**WORK REQUEST:**
Strip out all images, then restate the data verbatim.

**PROVIDED MATERIAL:**
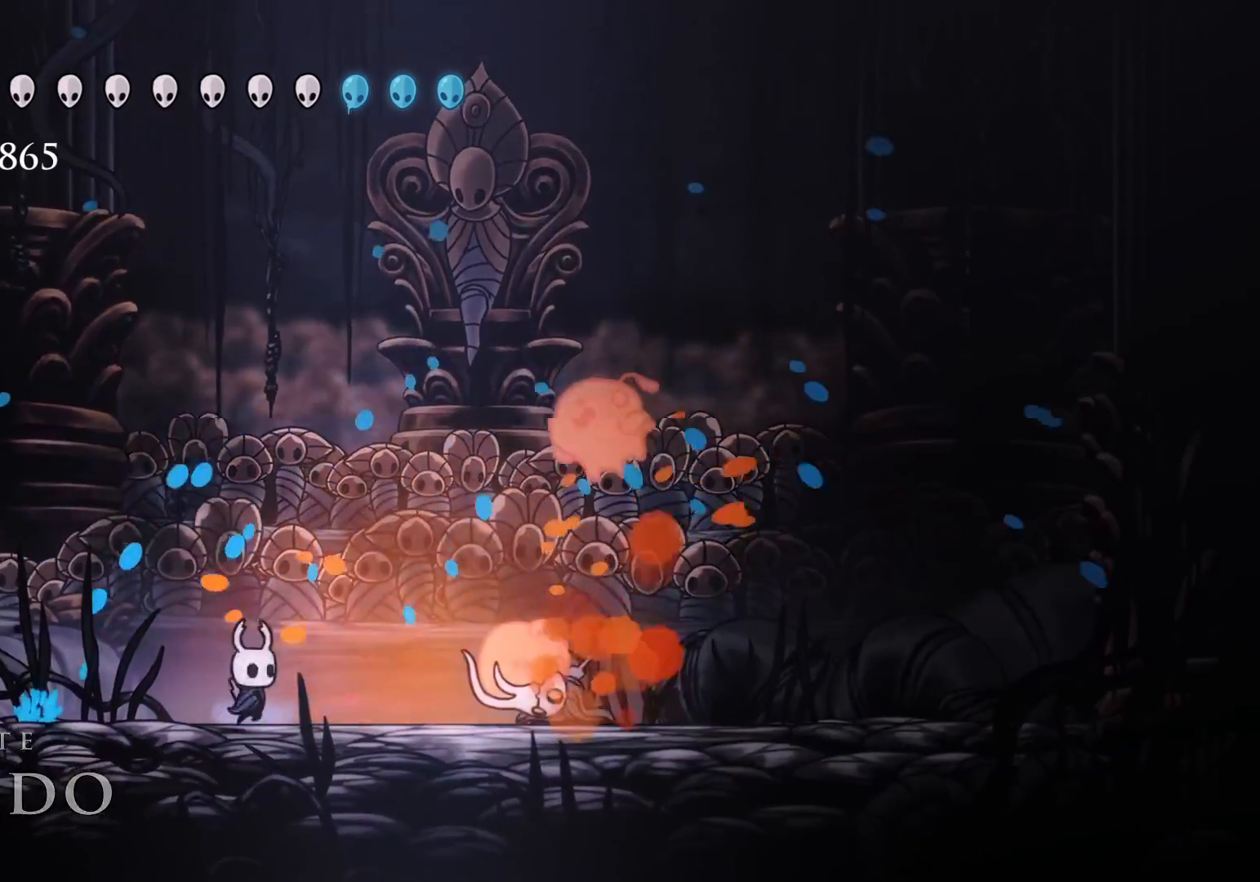
{"keys": ["f"], "mouse": [], "events": [[150, "mouse_left", "down"], [350, "mouse_left", "up"]]}
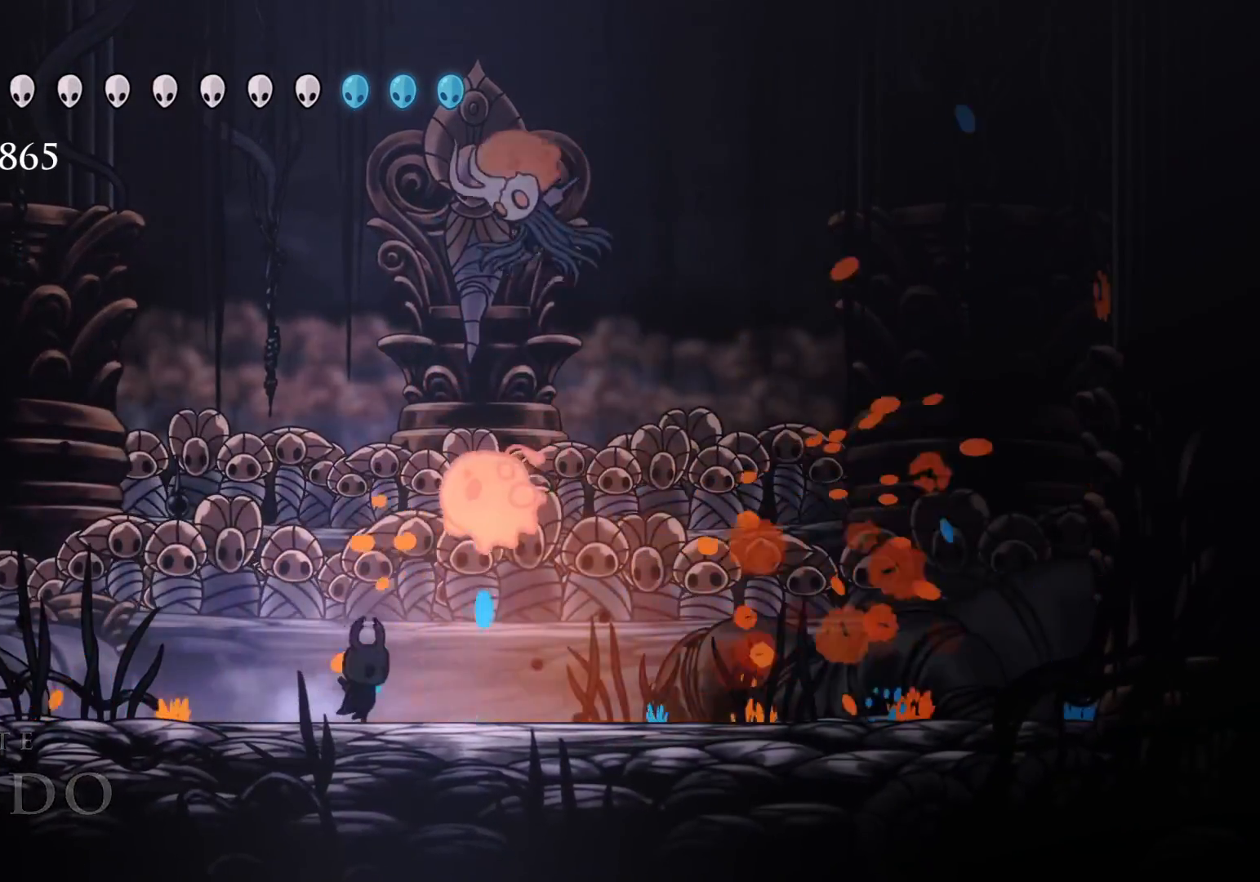
{"keys": ["f"], "mouse": [], "events": [[33, "e", "down"], [133, "mouse_left", "down"], [316, "mouse_left", "up"], [366, "e", "up"]]}
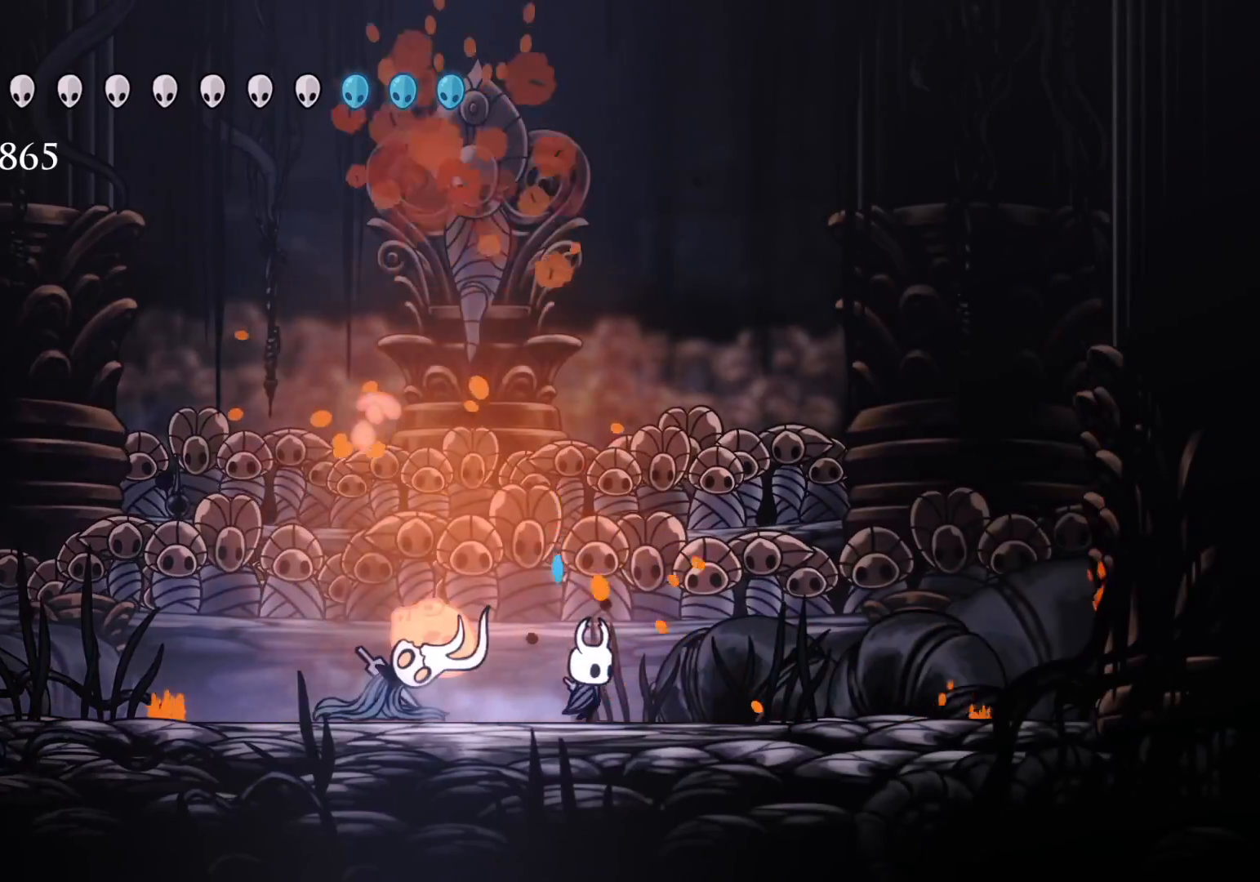
{"keys": ["s"], "mouse": [], "events": [[150, "f", "up"], [150, "s", "down"], [250, "mouse_left", "down"], [383, "mouse_left", "up"]]}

**OUTPUT BELOW:**
{"keys": ["f"], "mouse": [], "events": [[150, "mouse_left", "down"], [350, "mouse_left", "up"]]}
{"keys": ["f"], "mouse": [], "events": [[33, "e", "down"], [133, "mouse_left", "down"], [316, "mouse_left", "up"], [366, "e", "up"]]}
{"keys": ["s"], "mouse": [], "events": [[150, "f", "up"], [150, "s", "down"], [250, "mouse_left", "down"], [383, "mouse_left", "up"]]}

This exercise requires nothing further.